Most borrowers can log in to StudentAid.gov to see if they received a Pell Grant. The Department of Education displays information about the aid you received, including Pell Grants, on your account dashboard and your "My Aid" pages. If you received a Pell Grant prior to 1994, that information won't display in StudentAid.gov, but the Department of Education has all Pell Grant data and will make sure that all Pell Grant recipients receive the full benefit.
How it works:
On October 17, 2022, the U.S. Department of Education officially launched the online application for Student Loan Debt Relief. You will have until December 31, 2022, to submit your application. The Department of Education recommends borrowers submit their application by November 15, 2022, to receive relief before the pause on student loan repayment ends.

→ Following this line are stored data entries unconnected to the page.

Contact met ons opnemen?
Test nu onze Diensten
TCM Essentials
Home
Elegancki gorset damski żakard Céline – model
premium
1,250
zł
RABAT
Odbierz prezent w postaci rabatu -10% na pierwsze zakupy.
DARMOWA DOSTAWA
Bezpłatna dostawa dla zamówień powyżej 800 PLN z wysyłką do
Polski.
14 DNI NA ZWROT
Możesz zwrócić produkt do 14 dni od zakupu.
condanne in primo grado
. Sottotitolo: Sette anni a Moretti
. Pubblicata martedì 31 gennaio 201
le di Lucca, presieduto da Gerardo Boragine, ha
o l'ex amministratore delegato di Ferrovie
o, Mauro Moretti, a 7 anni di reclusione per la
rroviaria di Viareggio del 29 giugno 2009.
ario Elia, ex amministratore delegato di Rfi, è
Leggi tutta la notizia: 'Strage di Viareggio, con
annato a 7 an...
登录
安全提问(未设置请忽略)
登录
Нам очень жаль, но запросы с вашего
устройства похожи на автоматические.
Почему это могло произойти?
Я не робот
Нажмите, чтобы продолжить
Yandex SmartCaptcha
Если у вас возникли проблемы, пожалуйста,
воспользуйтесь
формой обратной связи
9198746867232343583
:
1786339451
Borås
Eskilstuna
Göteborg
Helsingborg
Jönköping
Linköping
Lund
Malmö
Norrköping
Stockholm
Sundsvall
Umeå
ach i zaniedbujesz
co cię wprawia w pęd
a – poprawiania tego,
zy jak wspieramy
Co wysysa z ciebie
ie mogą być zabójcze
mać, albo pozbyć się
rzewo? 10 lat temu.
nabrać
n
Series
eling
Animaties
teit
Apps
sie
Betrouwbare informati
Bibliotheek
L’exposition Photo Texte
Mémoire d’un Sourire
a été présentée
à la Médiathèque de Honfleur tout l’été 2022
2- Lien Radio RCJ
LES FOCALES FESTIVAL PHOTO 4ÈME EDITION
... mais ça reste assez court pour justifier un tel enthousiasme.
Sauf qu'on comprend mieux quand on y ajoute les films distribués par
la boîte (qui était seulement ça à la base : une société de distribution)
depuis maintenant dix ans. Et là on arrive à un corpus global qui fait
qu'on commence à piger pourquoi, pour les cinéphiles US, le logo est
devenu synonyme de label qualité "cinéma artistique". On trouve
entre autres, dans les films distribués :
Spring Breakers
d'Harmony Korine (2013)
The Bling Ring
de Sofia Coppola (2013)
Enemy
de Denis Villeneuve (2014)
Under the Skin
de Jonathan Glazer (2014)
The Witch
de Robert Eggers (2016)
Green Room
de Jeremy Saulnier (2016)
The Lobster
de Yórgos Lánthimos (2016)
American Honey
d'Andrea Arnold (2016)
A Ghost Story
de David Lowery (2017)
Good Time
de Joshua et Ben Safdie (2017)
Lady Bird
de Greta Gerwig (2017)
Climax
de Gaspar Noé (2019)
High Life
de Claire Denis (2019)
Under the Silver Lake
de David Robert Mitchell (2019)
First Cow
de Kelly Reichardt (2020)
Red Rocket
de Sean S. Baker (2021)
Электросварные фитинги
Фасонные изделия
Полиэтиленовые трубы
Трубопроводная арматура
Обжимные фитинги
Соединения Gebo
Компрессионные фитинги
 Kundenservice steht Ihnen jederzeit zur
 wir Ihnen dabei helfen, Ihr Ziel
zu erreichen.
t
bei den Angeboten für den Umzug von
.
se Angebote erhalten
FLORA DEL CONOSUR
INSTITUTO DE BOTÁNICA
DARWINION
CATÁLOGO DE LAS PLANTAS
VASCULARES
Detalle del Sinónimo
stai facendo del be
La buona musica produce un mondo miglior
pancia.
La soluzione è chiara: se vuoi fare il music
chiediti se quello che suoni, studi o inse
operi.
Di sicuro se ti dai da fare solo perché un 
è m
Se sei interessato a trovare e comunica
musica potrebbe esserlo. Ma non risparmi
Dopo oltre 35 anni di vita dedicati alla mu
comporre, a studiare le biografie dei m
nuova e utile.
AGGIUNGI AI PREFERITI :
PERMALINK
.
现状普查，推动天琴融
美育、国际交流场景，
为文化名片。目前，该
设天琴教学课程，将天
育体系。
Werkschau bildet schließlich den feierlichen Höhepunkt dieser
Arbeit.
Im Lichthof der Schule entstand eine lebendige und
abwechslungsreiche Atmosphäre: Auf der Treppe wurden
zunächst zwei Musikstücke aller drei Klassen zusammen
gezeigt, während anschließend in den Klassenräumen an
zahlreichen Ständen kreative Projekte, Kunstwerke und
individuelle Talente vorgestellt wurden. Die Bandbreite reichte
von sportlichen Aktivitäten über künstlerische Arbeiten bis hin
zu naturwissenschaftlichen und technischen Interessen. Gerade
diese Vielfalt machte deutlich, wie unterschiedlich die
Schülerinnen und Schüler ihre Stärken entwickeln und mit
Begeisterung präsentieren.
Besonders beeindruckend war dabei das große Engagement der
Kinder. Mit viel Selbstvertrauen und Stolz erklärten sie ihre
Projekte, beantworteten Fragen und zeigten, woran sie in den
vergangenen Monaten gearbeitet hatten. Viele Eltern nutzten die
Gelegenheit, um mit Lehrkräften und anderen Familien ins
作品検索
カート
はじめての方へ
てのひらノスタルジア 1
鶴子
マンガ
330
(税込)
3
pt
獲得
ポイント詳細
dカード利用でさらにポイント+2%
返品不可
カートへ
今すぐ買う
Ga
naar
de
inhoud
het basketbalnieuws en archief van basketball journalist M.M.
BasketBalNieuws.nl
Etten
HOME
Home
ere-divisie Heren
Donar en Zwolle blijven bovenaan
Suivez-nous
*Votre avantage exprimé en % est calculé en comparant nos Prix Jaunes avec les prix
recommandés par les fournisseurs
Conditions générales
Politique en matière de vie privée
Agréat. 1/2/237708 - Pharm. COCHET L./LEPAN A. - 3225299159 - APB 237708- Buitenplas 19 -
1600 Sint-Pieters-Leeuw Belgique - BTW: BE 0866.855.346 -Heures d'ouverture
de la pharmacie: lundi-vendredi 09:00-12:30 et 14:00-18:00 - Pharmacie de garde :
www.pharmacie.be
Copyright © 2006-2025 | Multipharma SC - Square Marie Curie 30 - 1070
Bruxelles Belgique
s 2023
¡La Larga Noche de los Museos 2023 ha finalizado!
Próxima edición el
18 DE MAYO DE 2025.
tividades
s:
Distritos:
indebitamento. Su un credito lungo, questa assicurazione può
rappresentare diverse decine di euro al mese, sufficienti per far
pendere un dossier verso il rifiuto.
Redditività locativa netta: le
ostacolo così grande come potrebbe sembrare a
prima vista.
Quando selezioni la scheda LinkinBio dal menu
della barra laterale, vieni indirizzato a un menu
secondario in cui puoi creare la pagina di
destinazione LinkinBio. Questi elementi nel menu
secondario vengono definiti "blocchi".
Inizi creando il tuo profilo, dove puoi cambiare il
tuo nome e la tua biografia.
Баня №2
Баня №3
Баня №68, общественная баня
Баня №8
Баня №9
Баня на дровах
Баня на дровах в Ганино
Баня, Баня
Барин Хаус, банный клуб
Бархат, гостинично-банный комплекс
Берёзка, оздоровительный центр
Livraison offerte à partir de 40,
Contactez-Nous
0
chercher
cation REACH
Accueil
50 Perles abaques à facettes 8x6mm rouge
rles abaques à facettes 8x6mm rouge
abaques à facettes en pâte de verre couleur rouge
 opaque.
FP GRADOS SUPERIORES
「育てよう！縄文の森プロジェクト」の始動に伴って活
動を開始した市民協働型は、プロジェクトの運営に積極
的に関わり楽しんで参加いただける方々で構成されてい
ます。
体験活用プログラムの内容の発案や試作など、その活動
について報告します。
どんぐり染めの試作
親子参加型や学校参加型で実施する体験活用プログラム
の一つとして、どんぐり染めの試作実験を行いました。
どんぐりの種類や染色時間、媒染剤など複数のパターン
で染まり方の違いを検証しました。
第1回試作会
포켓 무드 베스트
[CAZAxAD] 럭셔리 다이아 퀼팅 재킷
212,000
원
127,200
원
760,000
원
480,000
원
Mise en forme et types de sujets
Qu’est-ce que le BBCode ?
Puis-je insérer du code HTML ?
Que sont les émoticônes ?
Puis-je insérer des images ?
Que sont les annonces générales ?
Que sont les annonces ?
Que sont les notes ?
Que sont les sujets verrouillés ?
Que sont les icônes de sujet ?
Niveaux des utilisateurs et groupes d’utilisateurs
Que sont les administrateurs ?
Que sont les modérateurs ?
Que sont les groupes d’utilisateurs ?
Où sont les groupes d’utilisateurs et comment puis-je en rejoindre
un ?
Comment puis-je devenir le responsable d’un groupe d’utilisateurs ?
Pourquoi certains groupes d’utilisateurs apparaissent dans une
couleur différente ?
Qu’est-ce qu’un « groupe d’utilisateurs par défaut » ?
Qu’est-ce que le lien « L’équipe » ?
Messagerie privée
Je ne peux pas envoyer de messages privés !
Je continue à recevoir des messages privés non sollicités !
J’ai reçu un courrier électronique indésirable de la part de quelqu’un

The application is available via desktop and mobile, in both English and Spanish. Borrowers will need to provide their name, date of birth, Social Security number, email, and phone number and self-certify their income through a checkbox feature in the application. No supporting documents* or FSA ID will be needed.
Once you submit your application, the Department of Education will review it, determine your eligibility for debt relief, and work with your loan servicer(s) to process your relief. The Department of Education will contact you if they need any additional information from you.
*Borrowers will need to sign an agreement that if requested, they'll provide proof of income to the Department of Education. If a borrower fails to provide proof of income, if requested, or if a borrower's income does not qualify for federal student loan debt relief, the relief will not be processed.
Be sure to visit the Department of Education's Frequently Asked Questions page to find out more information on the student debt relief program.
Here's what you can do to get ready and to make sure you get updates directly from the Department of Education:
Beware of Scams!
You might be contacted by a company saying they will help you get loan discharge, forgiveness, cancellation, or debt relief for a fee. You never have to pay for help with your federal student aid. Make sure you work only with the U.S. Department of Education and their loan servicers, and never reveal your personal information or account password to anyone.
The Department of Education's emails to borrowers come from email@example.com, firstname.lastname@example.org or email@example.com. Additionally, the application site will have a ".gov" address.
You can report scam attempts to the Federal Trade Commission by calling 1-877-382-4357 or visit reportfraud.ftc.gov.